Prof. Dr. Wolfgang Fahle geht in den Ruhestand

Immer da, wenn’s ums Klinikum ging

Professor Dr. Wolfgang Fahle (rechts) übergibt die Leitung der Klinik für Anästhesiologie an Dr. Martin Grapengeter. Foto:  Zacharias

Bad Hersfeld. Noch heute ist Professor Dr. Wolfgang Fahle davon überzeugt, dass die Unterschrift, die er vor 28 Jahren unter den Vertrag mit dem damaligen Kreiskrankenhaus Bad Hersfeld setzte, eine seiner klügsten Taten war. Das sahen, so erinnert sich Fahle, seine damaligen Kollegen an der Uniklinik in Marburg anders und fragten ihn, was er da im Zonenrandgebiet in so einer kleinen Klitsche wolle. Doch Fahle ließ sich nicht beirren und hat die Entscheidung für Bad Hersfeld nie bereut.

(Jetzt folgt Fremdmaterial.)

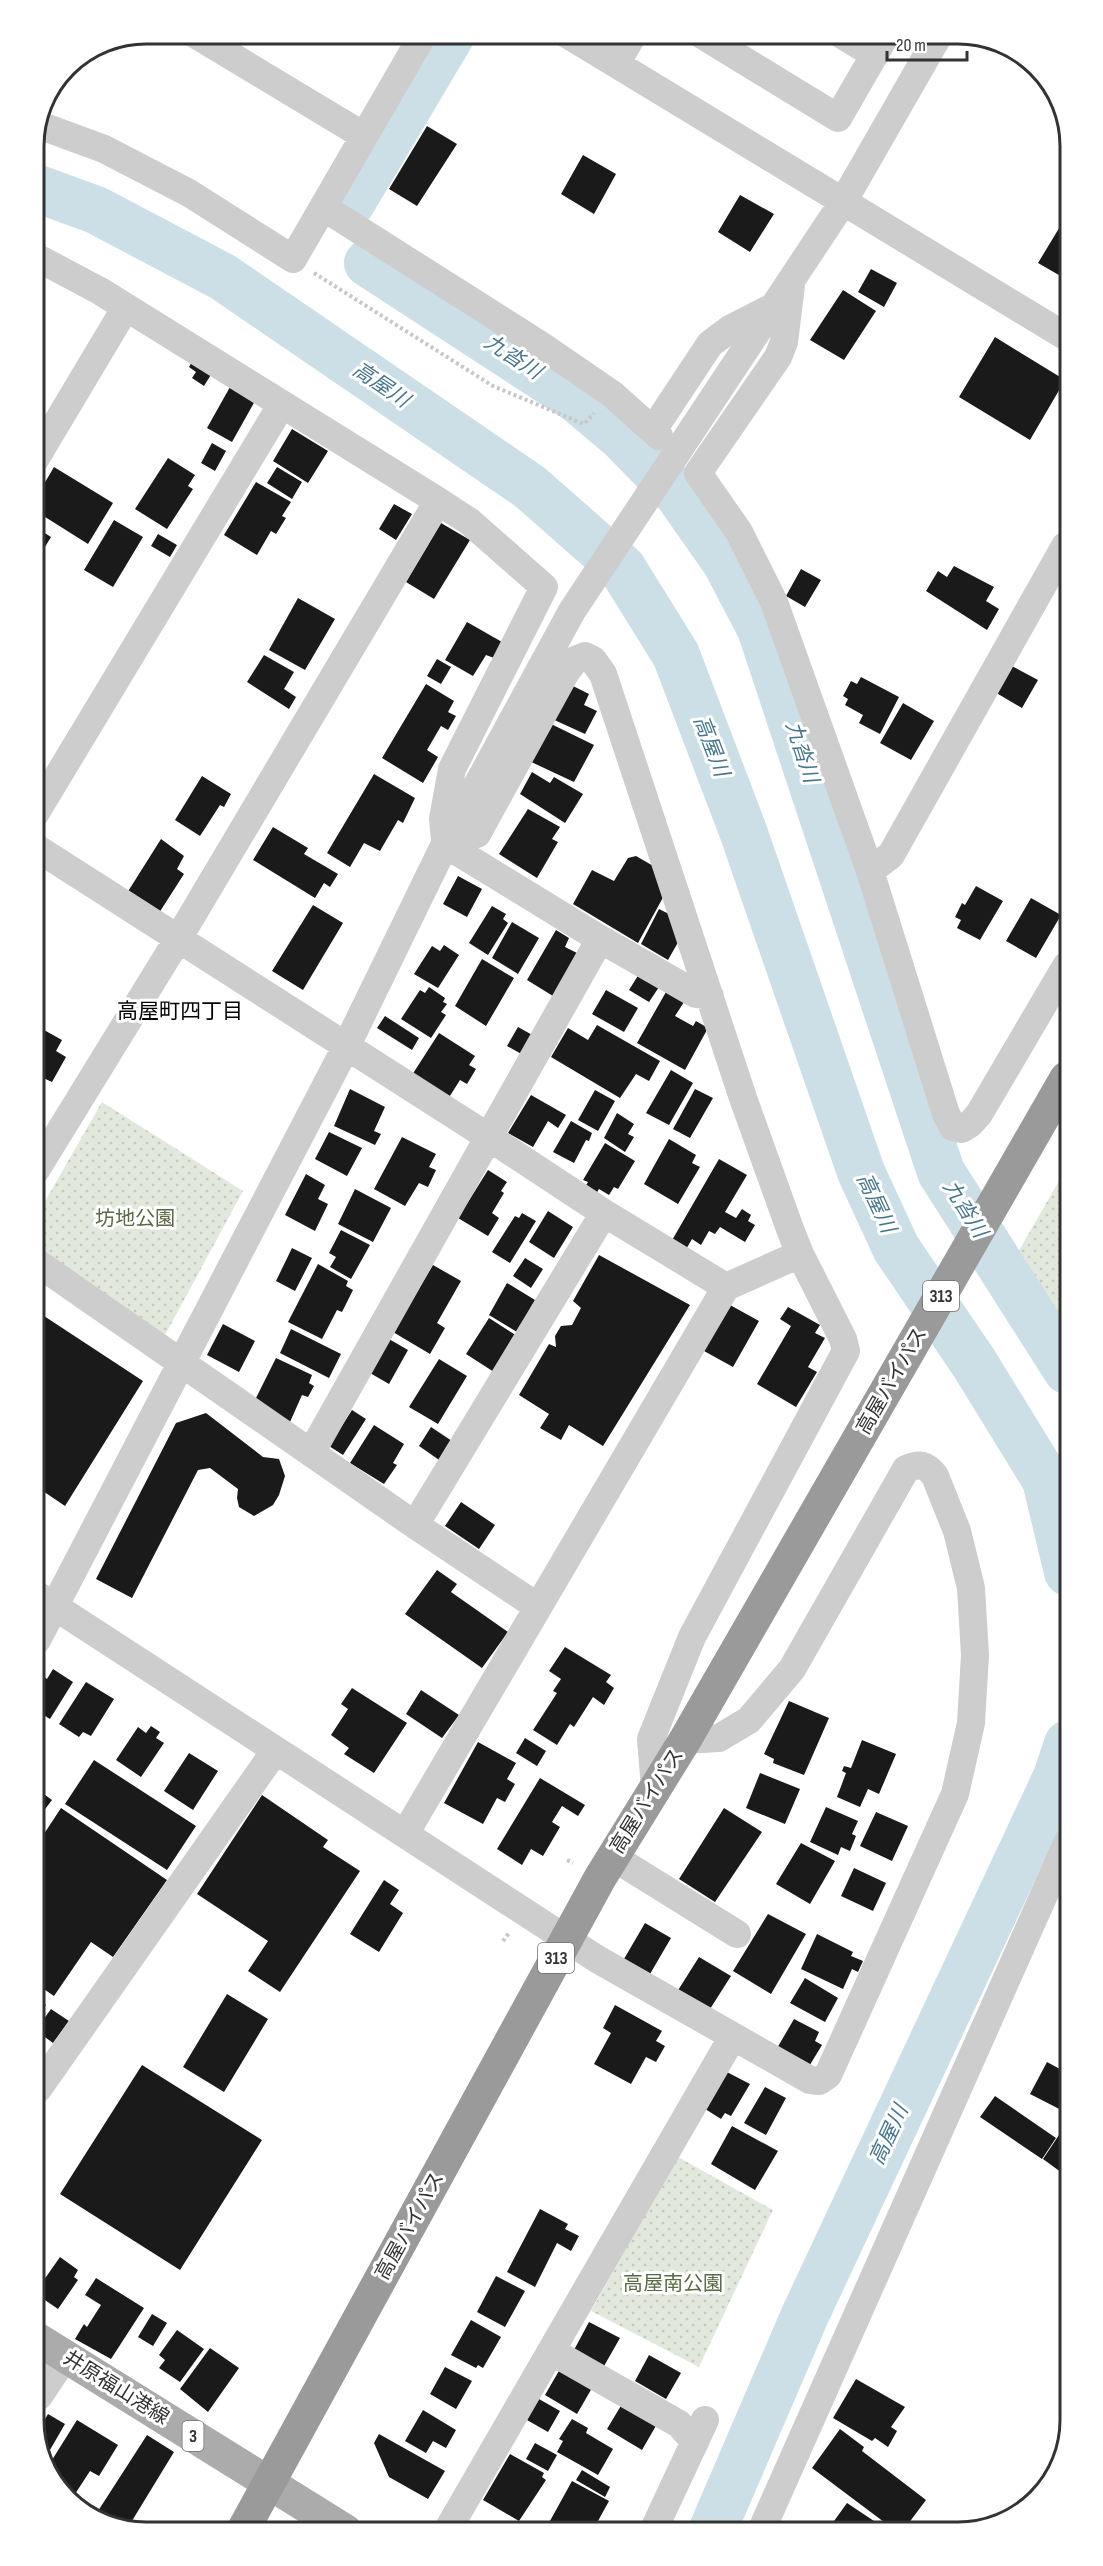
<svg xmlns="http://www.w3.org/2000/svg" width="1103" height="2566" viewBox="0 0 1103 2566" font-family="'Sofia Sans Condensed','Noto Sans JP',sans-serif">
<defs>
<pattern id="park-dots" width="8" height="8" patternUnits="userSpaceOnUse" patternTransform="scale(1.5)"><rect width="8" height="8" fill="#e3e8dd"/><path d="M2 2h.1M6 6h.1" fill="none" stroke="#c3c7be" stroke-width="1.8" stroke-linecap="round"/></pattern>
</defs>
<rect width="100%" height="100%" fill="#fff"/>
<path fill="url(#park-dots)" d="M102 1102 243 1191 164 1337 36 1249V1217Z
M1067 1167V1349L1013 1261Z
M678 2157 773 2210 699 2367 591 2311Z"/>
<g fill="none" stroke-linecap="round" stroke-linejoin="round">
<path stroke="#ccdfe6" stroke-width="48" d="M33 187 96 210 223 277 530 487 622 568 676 655 743 831 861 1172 896 1248 974 1363 1046 1480 1068 1572
M351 203 452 33
M368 263 577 399 622 437 679 495 726 562 761 629 941 1172 1067 1370
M713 2529 805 2315 1057 1777 1068 1744"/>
</g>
<path fill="#1a1a1a" d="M427 126 457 144 417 206 389 189Z
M583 155 616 174 594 214 561 194Z
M740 195 774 214 750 252 718 232Z
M1064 220V278L1038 263Z
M871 269 897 283 884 307 858 292Z
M843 290 876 311 844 360 810 340Z
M995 337 1065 380 1030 440 959 397Z
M193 360 212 373 204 386 192 378 196 372 189 367Z
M230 387 255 401 232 442 207 428Z
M292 429 328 451 308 483 273 461Z
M212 443 226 451 215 471 201 463Z
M168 458 195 475 188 486 193 489 167 529 135 509Z
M54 467 113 503 88 544 34 510V501Z
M277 467 302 482 292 499 267 483Z
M256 482 291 502 282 516 286 518 276 534 271 531 257 555 224 535Z
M394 504 412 514 396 540 379 529Z
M114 520 143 537 113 587 84 570Z
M441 523 470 540 434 599 406 582Z
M34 526 51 537 34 565Z
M158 534 177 545 170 557 151 546Z
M954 566 994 587 986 601 999 609 987 630 926 591 938 571 947 577Z
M801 569 821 580 805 607 786 596Z
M298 598 335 619 305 670 269 650Z
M467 622 502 642 494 658 486 655 473 676 445 660Z
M264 655 294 672 284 689 296 697 289 709 247 682Z
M437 659 451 667 441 684 427 676Z
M1008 664 1038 680 1022 708 993 691Z
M861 677 899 697 880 734 859 723 863 715 845 705 848 699 843 696 851 681 857 684Z
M563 681 589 694 584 705 597 711 585 734 550 718Z
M426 684 454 701 448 712 456 716 448 730 441 726 427 750 438 757 423 783 382 758Z
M903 703 934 721 911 760 880 743Z
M545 721 594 745 574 782 527 760Z
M532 772 550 783 554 777 583 794 565 823 520 794Z
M374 774 415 798 403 823 398 820 380 851 364 843 350 867 327 853Z
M202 776 231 794 224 807 220 805 200 836 175 820Z
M528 809 560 827 552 839 558 842 537 878 499 854Z
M273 827 308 848 304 854 338 874 330 887 324 883 315 898 253 860Z
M161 839 184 856 177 869 184 874 159 913 127 893Z
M636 856 655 867 666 892 638 943 573 904 592 870 614 881 628 858Z
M458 876 482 889 467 917 443 904Z
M976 886 1003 901 980 940 957 928 961 920 955 917 962 903 965 905Z
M1031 898 1061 915 1036 958 1006 941Z
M313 905 343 923 303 990 272 971Z
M492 906 506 914 503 919 508 923 488 955 469 943Z
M659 909 675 917 681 937 668 960 641 944Z
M512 922 539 938 518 974 492 958Z
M556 930 569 938 565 947 579 954 553 996 527 980Z
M444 945 459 955 438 988 414 974 432 946 440 951Z
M482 959 514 978 486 1026 455 1006Z
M639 974 659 987 649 1002 629 990Z
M429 987 445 998 443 1002 447 1004 441 1012 446 1015 431 1038 401 1019 420 990 425 993Z
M606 990 638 1008 624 1032 592 1014Z
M666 992 684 1002 675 1016 693 1026 696 1021 708 1028 685 1070 637 1043Z
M385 1016 419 1038 412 1050 377 1028Z
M35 1025 62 1040 56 1051 66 1057 52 1082 39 1076 36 1082Z
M597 1025 660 1061 649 1081 636 1074 620 1098 551 1057 568 1028 588 1040Z
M518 1027 536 1037 525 1056 507 1046Z
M439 1033 475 1056 469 1065 476 1069 467 1084 460 1080 448 1099 412 1075Z
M671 1070 693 1083 669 1125 646 1113Z
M350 1089 385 1107 374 1131 381 1134 375 1145 334 1126Z
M695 1089 713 1098 690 1138 673 1129Z
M595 1090 615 1101 598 1131 578 1120Z
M531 1095 566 1115 558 1128 548 1121 533 1147 508 1133Z
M617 1113 634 1124 628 1134 634 1137 625 1152 604 1138Z
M571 1121 592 1133 589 1141 586 1140 574 1163 553 1152Z
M329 1132 362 1148 347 1176 315 1159Z
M402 1137 436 1154 429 1167 436 1170 428 1187 419 1183 405 1206 374 1189Z
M669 1139 696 1155 692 1163 700 1167 678 1204 644 1184Z
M605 1143 635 1161 618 1189 614 1187 609 1195 599 1189 596 1194 585 1187 588 1182 583 1180Z
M719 1159 747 1175 725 1212 736 1218 742 1209 751 1215 748 1221 755 1225 745 1242 720 1227 715 1234 709 1231 701 1245 692 1239 685 1251 671 1242Z
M488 1170 507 1182 501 1191 504 1193 492 1213 499 1218 488 1236 458 1218Z
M306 1174 325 1185 318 1199 328 1204 315 1231 285 1215Z
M355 1189 391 1208 373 1242 338 1224Z
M548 1211 573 1227 554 1258 529 1242Z
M522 1213 536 1221 510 1263 492 1252 515 1216 519 1218Z
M341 1230 370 1245 351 1279 330 1267 336 1257 329 1253Z
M292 1248 312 1258 295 1291 276 1281Z
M599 1255 690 1305 603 1446 569 1425 561 1440 540 1428 549 1414 519 1395 549 1344 556 1347 555 1336 561 1326 572 1325 581 1308 573 1301Z
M525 1258 543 1269 531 1288 513 1276Z
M318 1264 348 1281 346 1286 353 1290 342 1312 337 1310 322 1339 288 1322Z
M433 1265 461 1281 437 1323 445 1328 430 1354 393 1332Z
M507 1283 535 1300 517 1332 489 1315Z
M36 1293 45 1299 36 1312Z
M730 1305 759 1321 733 1367 704 1351Z
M788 1307 820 1325 815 1333 825 1338 808 1367 817 1372 796 1407 757 1384 791 1326 780 1319Z
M41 1314 143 1381 65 1506 37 1487 36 1320Z
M489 1318 517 1336 494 1372 466 1354Z
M223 1324 255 1341 239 1372 207 1355Z
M291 1329 341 1354 329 1378 280 1353Z
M389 1339 408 1350 389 1384 370 1373Z
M276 1358 312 1375 309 1383 314 1386 308 1397 302 1395 290 1422 253 1404Z
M439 1359 467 1376 438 1424 409 1407Z
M352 1410 366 1419 343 1455 329 1446Z
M206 1413 263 1457 279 1459 285 1476 279 1495 273 1505 254 1516 239 1507 237 1498 238 1489 210 1468 198 1470 132 1598 96 1579 176 1423Z
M374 1425 404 1444 393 1463 397 1465 384 1484 350 1463Z
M431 1427 455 1443 442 1462 419 1446Z
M461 1502 495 1525 479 1549 445 1526Z
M437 1570 457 1584 451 1592 508 1632 482 1668 405 1614Z
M565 1647 611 1675 606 1682 614 1688 604 1705 593 1697 574 1727 570 1724 557 1745 533 1730 557 1693 553 1691 561 1679 549 1671Z
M53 1669 73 1682 50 1719 37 1711V1675L38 1673 47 1679Z
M86 1682 114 1699 91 1736 83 1732 79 1737 59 1724Z
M352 1688 407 1723 374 1773 344 1754 349 1748 331 1735 348 1709 341 1704Z
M421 1690 459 1715 442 1738 406 1714Z
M789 1701 829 1718 804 1775 773 1763 774 1759 764 1754Z
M151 1726 160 1732 156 1738 164 1743 141 1777 116 1760 138 1727 146 1733Z
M525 1738 546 1751 537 1766 516 1753Z
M862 1740 896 1754 879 1794 868 1789 860 1807 837 1797 846 1773 842 1771 844 1766 851 1768Z
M478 1742 516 1763 507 1779 515 1784 505 1802 497 1798 483 1824 444 1803Z
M189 1753 218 1771 193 1810 164 1791Z
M94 1760 196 1826 167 1870 65 1804Z
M760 1773 800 1789 785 1824 746 1808Z
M540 1778 585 1805 578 1816 562 1806 552 1822 560 1827 543 1856 531 1849 522 1865 497 1849Z
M37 1789 52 1800 39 1817 37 1816Z
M262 1795 328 1840 323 1847 360 1871 280 1992 248 1971 268 1941 197 1894Z
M826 1807 858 1821 852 1834 856 1836 850 1851 841 1847 838 1855 810 1842Z
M61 1808 167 1880 113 1957 91 1942 54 1996 38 1985V1843Z
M724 1808 762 1832 715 1902 679 1879Z
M876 1812 908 1826 892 1861 860 1846Z
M801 1843 835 1861 810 1904 776 1884Z
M854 1868 886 1883 873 1911 841 1896Z
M384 1880 399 1890 390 1904 403 1913 379 1952 350 1934Z
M768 1914 806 1934 771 1994 733 1971Z
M645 1923 671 1938 650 1974 624 1959Z
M817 1934 853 1952 851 1956 863 1961 858 1972 852 1969 843 1989 801 1969Z
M699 1957 731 1976 710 2009 675 1995Z
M805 1978 838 1998 825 2022 790 2003Z
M227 1994 268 2019 224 2092 183 2067Z
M38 1999 46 2005 38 2016Z
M615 2005 662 2031 656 2041 665 2046 656 2062 646 2057 631 2084 594 2064 611 2033 603 2028Z
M51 2009 69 2021 53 2043 38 2032V2027Z
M794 2019 819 2032 815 2041 822 2045 808 2068 776 2050Z
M1047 2062 1069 2074V2114L1030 2094Z
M142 2065 262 2140 180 2270 60 2194Z
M723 2070 750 2084 731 2116 725 2113 721 2119 702 2107Z
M765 2087 786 2098 766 2135 744 2123Z
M995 2096 1056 2138 1042 2159 980 2117Z
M1069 2120V2178L1043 2159Z
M732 2126 778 2151 755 2190 711 2164Z
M540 2209 568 2224 565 2229 579 2236 571 2251 557 2243 535 2287 507 2272Z
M60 2257 78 2270 74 2277 78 2280 58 2309 39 2296V2287Z
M496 2276 525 2291 505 2327 477 2312Z
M96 2278 144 2308 111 2359 75 2339 84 2324 87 2327 101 2305 85 2295Z
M152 2314 167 2323 153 2346 138 2337Z
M471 2320 501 2337 483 2368 478 2365 476 2368 451 2355Z
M589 2322 620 2338 604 2366 574 2350Z
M177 2330 204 2349 180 2382 159 2368 165 2360 159 2355Z
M210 2348 239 2368 208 2412 180 2389Z
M649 2355 681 2373 666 2399 635 2381Z
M445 2367 472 2381 456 2409 430 2394Z
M560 2369 592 2388 577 2414 545 2395Z
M856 2379 905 2407 891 2427 897 2431 888 2447 875 2438 872 2441 833 2418Z
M539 2399 560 2411 548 2432 527 2420Z
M622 2404 657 2424 642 2450 607 2429Z
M423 2410 456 2430 446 2448 433 2441 426 2453 405 2441Z
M48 2414 65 2424 43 2462 39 2457V2429Z
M572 2419 588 2428 586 2433 613 2449 598 2475 557 2452 563 2441 559 2439Z
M77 2420 118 2445 99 2476 90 2471 75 2494 58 2483 47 2468Z
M840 2429 864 2447 862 2451 926 2500 905 2528H892L812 2468Z
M379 2434 445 2471 428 2499 389 2477 374 2443Z
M147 2435 174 2452 127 2529 98 2511Z
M535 2443 557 2455 548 2471 526 2459Z
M510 2454 544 2473 542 2477 546 2480 519 2521 483 2500Z
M582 2470 610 2487 605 2497 576 2480Z
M572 2481 609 2501 593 2530H545Z
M847 2503 880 2525 878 2528H829Z"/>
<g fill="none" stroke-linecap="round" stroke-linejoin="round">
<path stroke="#c7c7c7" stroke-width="4" stroke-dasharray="3 3" stroke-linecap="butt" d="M314 273 493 386 584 424 594 413
M567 1860 573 1863
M503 1941 509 1933"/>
<path stroke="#cdcdcd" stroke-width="28" d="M193 33 364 136
M565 33 1065 336
M699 33 838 118 887 33
M839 33 875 55
M616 64 634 33
M39 125 104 149 189 193 293 259 424 33
M323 207 542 346 612 394 659 436
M34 256 100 291 438 501 470 522 544 587 452 769 443 819 445 839
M791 285 784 342 778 357 698 473 739 532 774 602 870 871 946 1114 953 1127 962 1129 970 1124 979 1114 1066 966
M653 430 710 344 730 329 769 309
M34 461 126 307
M35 814 282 404
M445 844 477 834 566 672 575 660 585 656 593 660 603 674 743 1098 790 1229 800 1254 843 1339 846 1351 692 1637 651 1739 655 1788
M445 844 600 939 696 994 710 996
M35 847 490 1138 604 1213 726 1287 405 1834
M870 871 891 855 1065 546
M36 1170 178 939 438 501
M36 1262 415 1525 538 1607
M726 1287 800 1254
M311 1453 600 939
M415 1525 604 1213
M37 1595 597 1959 810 2080 819 2081 828 2075 955 1794 971 1723 975 1655 971 1588 957 1531 935 1476C926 1464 919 1463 906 1469L792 1669 749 1720 719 1738 685 1740
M37 1640 346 1047 445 844 572 611 843 202 940 33
M613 1857 737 1934
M38 2089 275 1751
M551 2351 679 2424 695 2442
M39 2396 65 2357
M654 2529 705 2420
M762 2529 1068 1841
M447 2531 733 2036"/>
<path stroke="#ababab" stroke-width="33" d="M39 2340 346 2531"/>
<path stroke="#9a9a9a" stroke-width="33" d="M242 2532 600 1878 685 1740 1066 1078"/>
</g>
<g text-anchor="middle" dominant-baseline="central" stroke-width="6" stroke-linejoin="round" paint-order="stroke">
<g fill="#fff" stroke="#707070" stroke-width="1.5">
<rect x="923" y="1281" width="36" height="30" rx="4.5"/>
<rect x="538" y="1943" width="36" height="30" rx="4.5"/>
<rect x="182.5" y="2421" width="21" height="30" rx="4.5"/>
</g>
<g font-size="18" font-weight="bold" fill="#333">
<text x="941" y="1296">313</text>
<text x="556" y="1958">313</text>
<text x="193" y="2436">3</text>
</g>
<g font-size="20" fill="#596a44" stroke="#fff">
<text x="135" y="1219">坊地公園</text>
<text x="673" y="2284">高屋南公園</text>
</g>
<g font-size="20" fill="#333" stroke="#fff">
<text transform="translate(892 1381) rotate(-60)">高屋バイパス</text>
<text transform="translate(647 1801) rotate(-58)">高屋バイパス</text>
<text transform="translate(410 2226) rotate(-61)">高屋バイパス</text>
<text transform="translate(116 2388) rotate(32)">井原福山港線</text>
</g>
<g font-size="21" font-style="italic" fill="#48778d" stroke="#fff">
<text transform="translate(513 357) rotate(33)">九沓川</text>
<text transform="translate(381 385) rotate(34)">高屋川</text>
<text transform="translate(711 746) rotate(69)">高屋川</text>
<text transform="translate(802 752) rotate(72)">九沓川</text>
<text transform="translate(876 1203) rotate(65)">高屋川</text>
<text transform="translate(965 1209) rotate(58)">九沓川</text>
<text transform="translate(889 2135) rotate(-65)">高屋川</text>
</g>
<g font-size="21" fill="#000" stroke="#fff">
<text x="180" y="1011">高屋町四丁目</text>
</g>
</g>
<path d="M0 0H1103V2566H0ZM146 44H958A102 102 0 0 1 1060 146V2420A102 102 0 0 1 958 2522H146A102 102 0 0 1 44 2420V146A102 102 0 0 1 146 44Z" fill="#fff" fill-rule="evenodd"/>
<path fill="none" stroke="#333" stroke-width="3" d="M146 44H958A102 102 0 0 1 1060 146V2420A102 102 0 0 1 958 2522H146A102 102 0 0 1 44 2420V146A102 102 0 0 1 146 44Z"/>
<path d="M887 51v9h80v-9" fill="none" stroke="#333333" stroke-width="3"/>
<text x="896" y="51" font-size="18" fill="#333333" stroke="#ffffff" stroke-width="4.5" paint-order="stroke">20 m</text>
</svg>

Dass aus dem kleinen Kreiskrankenhaus von damals inzwischen ein konkurrenzfähiges Klinikum wurde, das fast alle wichtigen medizinischen Gebiete abdeckt, daran war auch Wolfgang Fahle beteiligt. „Dass ich daran mitwirken konnte, das macht mich froh und stolz“, sagt er.

20 der 28 Jahre am Hersfelder Klinikum war er nicht nur Chefarzt der Klinik für Anästhesie und Intensivmedizin, sondern stand auch als ärztlicher Direktor oder als dessen Stellvertreter in Verantwortung. Am Freitag wurde Fahle in den Ruhestand verabschiedet (wir berichteten).

„Ich gehe frohgemut und leichten Herzens und lege meine Nachfolge in gute und kompetente Hände“, sagte Wolfgang Fahle, der sich auf mehr Zeit für seine Familie und den Sport freut. Vor drei Jahren, als er eigentlich das Alter für den Ruhestand erreicht hatte, sei das noch nicht so gewesen, räumt Fahle ein, der immer mit Leidenschaft gearbeitet hat.

Er habe nie „Nein“ sagen können, wenn es um die Weiterentwicklung des Klinikums ging. Und so wurde er nicht nur Leitender Notarzt und Initiator des Rendezvous-Systems im Rettungswesen, sondern führte auch ein, dass der Notarztwagen von einem ausgebildeten Anästhesiepfleger gefahren wird, der dann an der Unfallstelle gleich als fachkundiger Helfer zur Verfügung steht. Fahle installierte auch ein Team leitender Notärzte und organisierte, dass sowohl das St. Elisabeth-Krankenhaus als auch die Orthopädische Klinik vom Klinikum mit Anästhesisten mitversorgt werden.

„Das geht schon“

Fahle übernahm auch die Leitung der Krankenpflegeschule und etablierte eine Weiterbildung zum Fachkrankenpfleger Anästhesie gemeinsam mit dem Herz- und Kreislaufzentrum Rotenburg. „Das geht schon“, sei eine typische Aussage Fahles gewesen, der immer erst einmal angefangen habe, erzählt Geschäftsführer Martin Ködding.

Dennoch gab Fahle seinem Nachfolger Dr. Martin Grapengeter den Rat „Lassen sie sich nicht so viel auf’s Auge drücken“ mit auf den Weg. Grapengeter wird die Leitung der Klinik für Anästhesiologie und Intensivmedizin am 1. März übernehmen. Er ist zurzeit in leitender Funktion an einer Klinik in Groningen in Holland tätig. Grapengeter ist verheiratet und hat mit seiner Frau Susanne, die ebenfalls Ärztin ist, drei Töchter.